**PASSAGE TO READ:**
=== Section Start ===

Memory impact 1DConv vs. Dense layer


I have two types of networks.

Type 1: 2-layer 1DConv + Dense
Type 2: 3-layer 1DConv + Dense

I perform hyperparameter tuning (wandb) and found an optimal network (best parameters) for both types. I obtain the same MSE for the unseen test data. During my experiments, I also keep track of the memory usage of the model. I “translate” the model to a quantized tflite model (post-training quantization).

What surprises me is that a (“larger”) 3-layer 1DConv + Dense has a lower need for memory compared to a 2-layer 1DConv + Dense (given the same MSE, i.e. regression model). In case you tune the parameters only of the Dense layer, it has a large impact on memory. Probably because the Dense Layer is fully connected and has more weights to store. Of course, a comparison between the two models is still difficult because you can tune a lot of parameters…

What I am currently looking for is a better theoretical and fundamental understanding of the memory impact for each type of layer (1DConv, 2DConv, … and Dense layer) inside a network.


Well as you were saying, each layer’s memory usage is mainly driven by the number of weights, and so a 1D vs a 2D Conv vs a Dense layer will be entirely driven by the number of neurons / size of filters in those layers. Then when you try to cross that with accuracy it will be very dependent on the application at hand and likely won’t generalize. That said, here is an article that explains a bit more about how to compute the number of parameters in CNNs Number of Parameters and Tensor Sizes in a Convolutional Neural Network (CNN) | LearnOpenCV #

=== Section End ===

**DATASET EXTRACT:**

=== Section Start ===

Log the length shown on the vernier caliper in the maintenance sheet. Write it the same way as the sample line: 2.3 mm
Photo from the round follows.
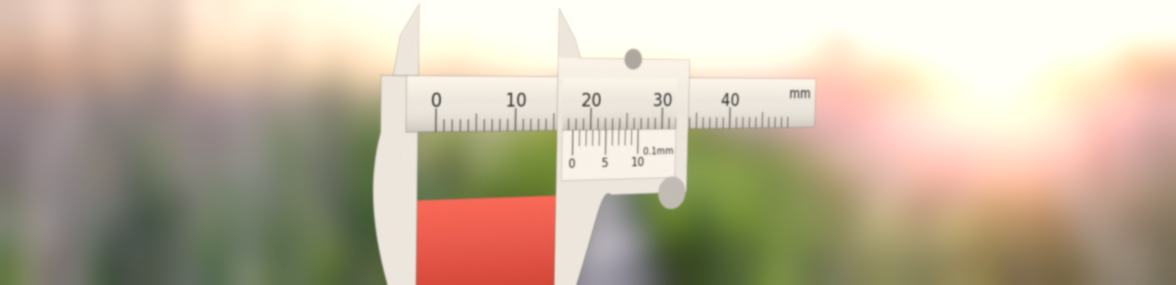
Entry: 17.6 mm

=== Section End ===

**PROBLEM TO WORK ON:**
Answer these from the forum thread on layer memory:
(a) How many 1DConv layers does the Type 2 network contain?
(b) Which tool was used for hyperparameter tuning?
(c) According to the reply, what mainly drives each layer's memory usage?

**ANSWER BOX:**
(a) Three
(b) wandb
(c) The number of weights